The truth is, I really don’t know anyone who has their shit pulled together in a pretty little package. What we show to others isn’t always what is really behind the curtain. We are all struggling, we all have dysfunction, we all feel crazy busy, and we have all, at one time or another, thought we were losing our goddamn minds.
This is also true of the women who look pulled together all the time; even the women who have endless energy and volunteer for every function; even the women who are always happy and cheery and have a bunch of crazy kids playing at her fun house all the time; even the women who seem to excel in their careers and home life; and yes, even the women who always have a clean house and attend yoga every single day.
And as we sat and talked more about how fucked up things could get and how we constantly wonder if we are the only ones who struggle with the day-to-day shitshow known as adulting, a woman was walking by, desperately trying to get her wild toddler to cooperate. Her ponytail was falling out, and she was carrying a newborn, a diaper bag, and what looked like a mangled to-go box. She was almost in tears, and looking at the three of us didn’t help.

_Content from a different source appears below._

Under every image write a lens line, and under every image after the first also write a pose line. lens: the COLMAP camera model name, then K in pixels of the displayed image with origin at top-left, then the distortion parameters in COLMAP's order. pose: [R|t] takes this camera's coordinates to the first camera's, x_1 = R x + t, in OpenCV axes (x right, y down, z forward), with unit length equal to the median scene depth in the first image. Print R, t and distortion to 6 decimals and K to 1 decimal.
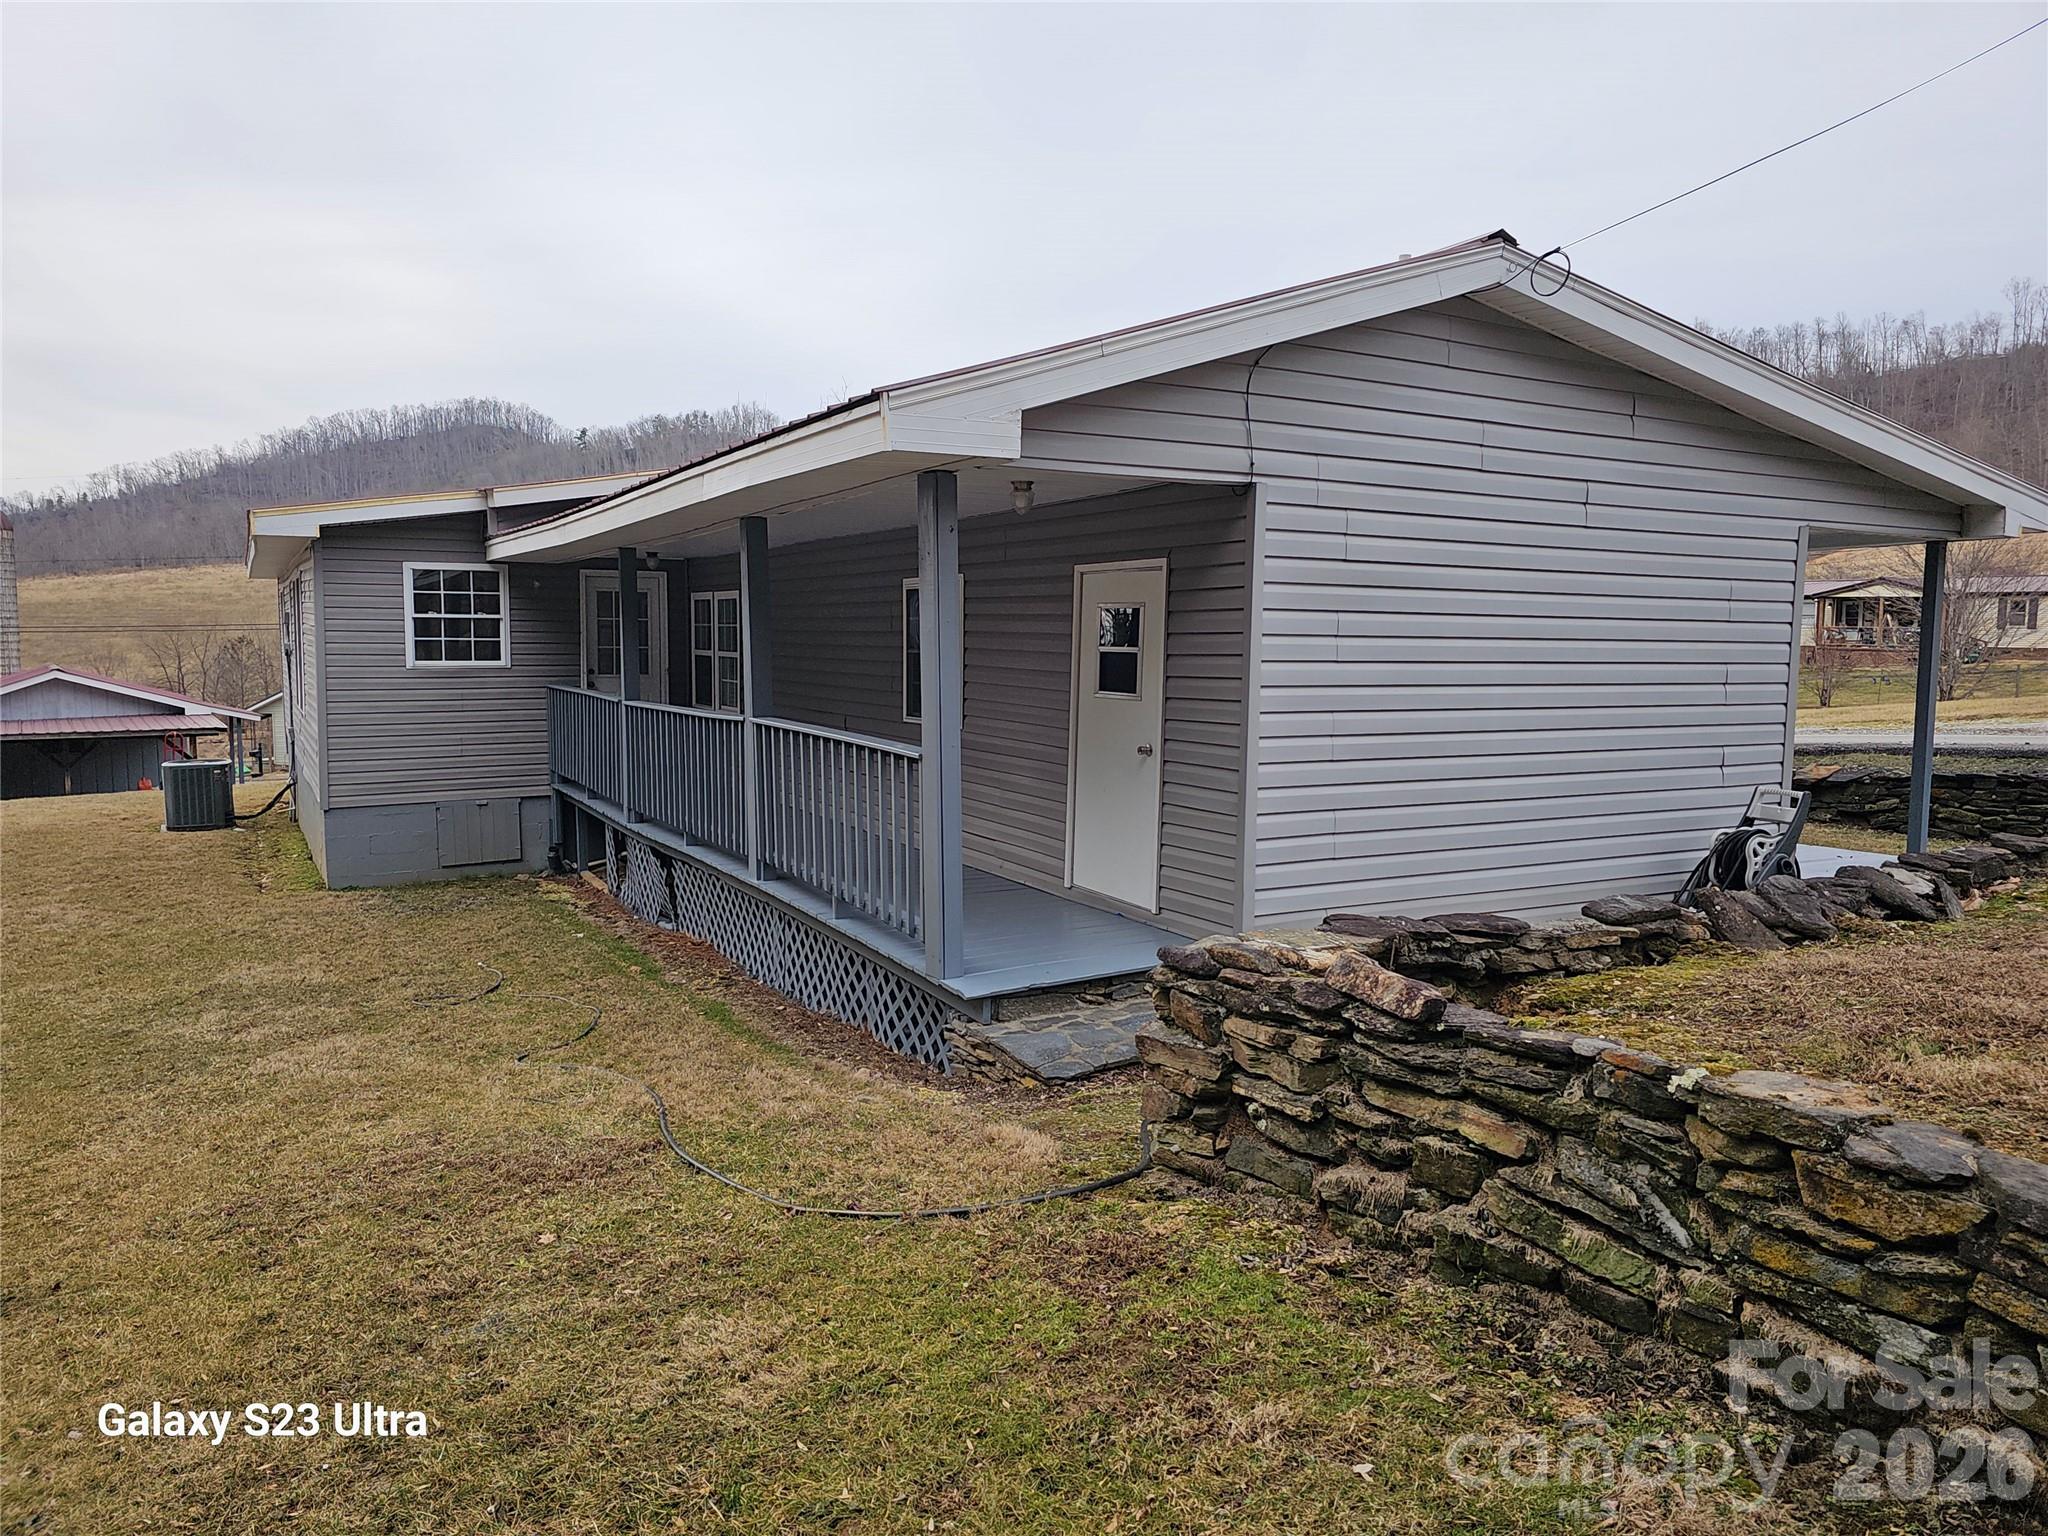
lens RADIAL K [[1379.9, 0, 991.9], [0, 1379.9, 769.8], [0, 0, 1]] dist [0.069284, -0.064863]
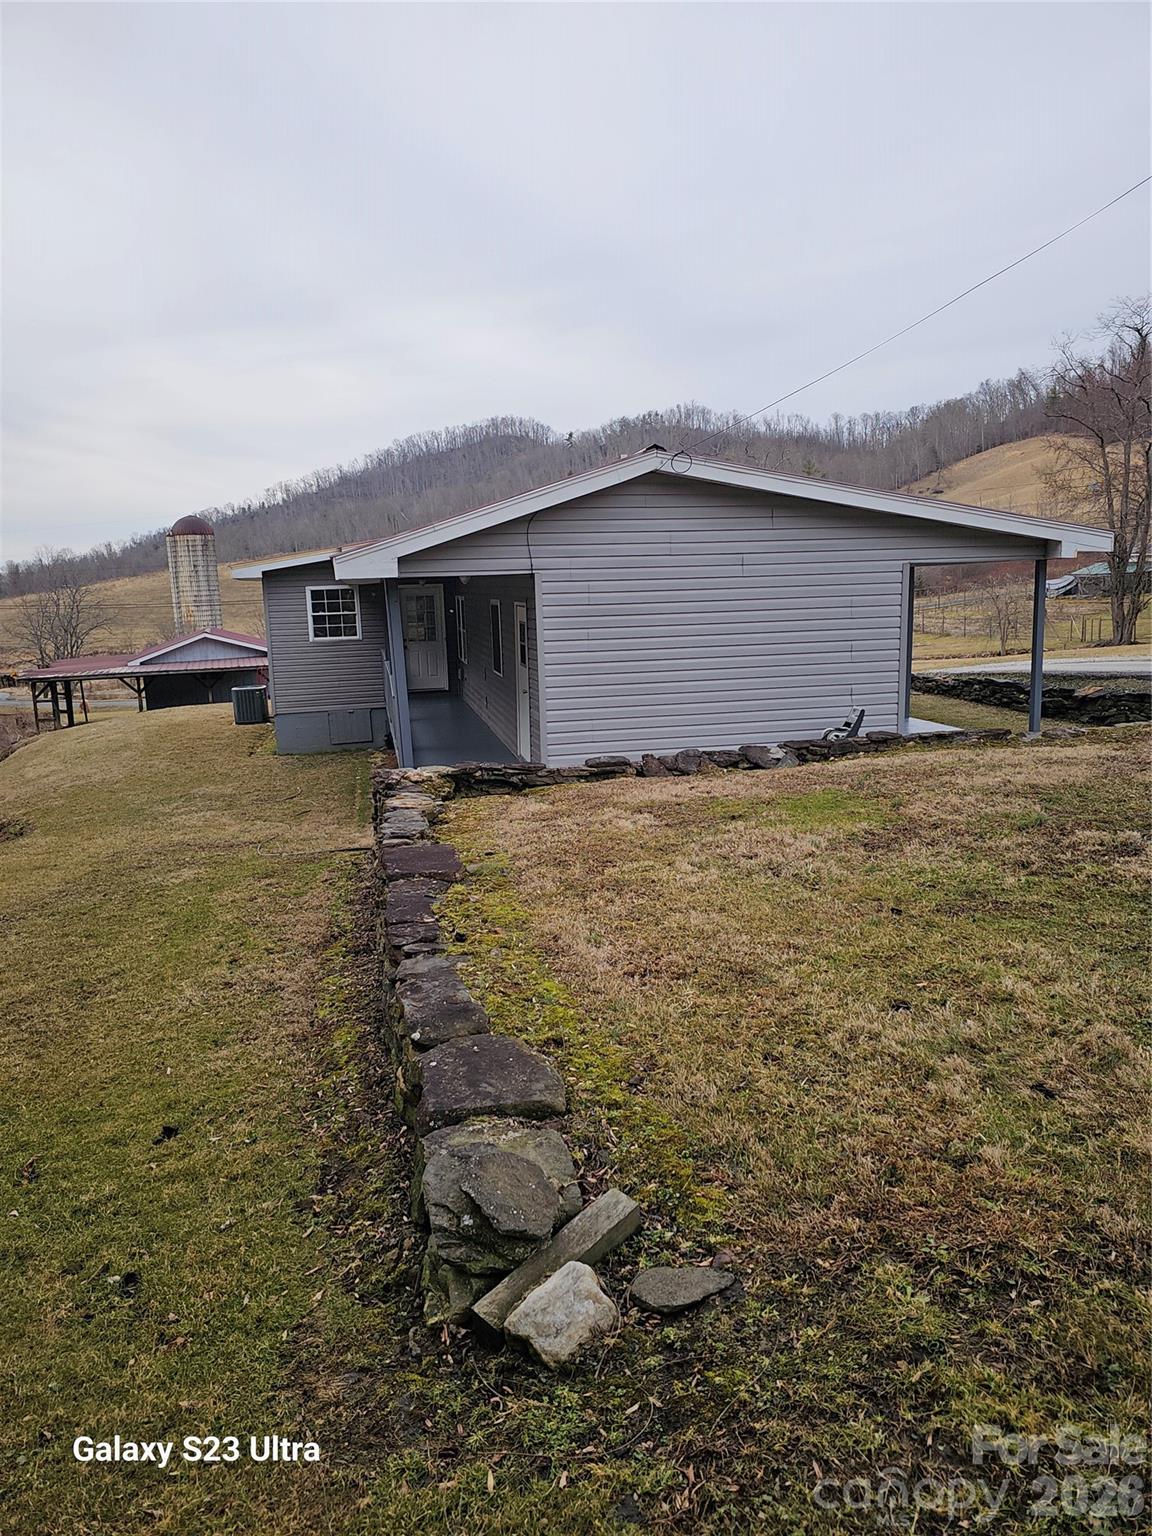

I recognized that look. It was a look I had given other women who appeared to have found calmness and peace on the other side of parenting, to the women I used to see who were lunching in style as I ran through a restaurant wishing I could sip on a glass of wine and have an adult conversation that lasted for more than two minutes before getting interrupted, to women who appeared to have their shit together.
I wanted to tell her it wasn’t what it looked like. We were no more “together” than she felt at that moment. Maybe it looked that way, but if she really knew us, she would see all of our skeletons.
No, you don’t have to air your dirty laundry all over the place, but there is so much good that comes from knowing you are not alone in this. We are all a little messed up. We all think being an adult, a parent, a wife, a sister, a daughter, and a caretaker is hard. It’s really fucking hard.
So just know, even if we appear to have it together today, tomorrow may be a different story, and there is no shame in that.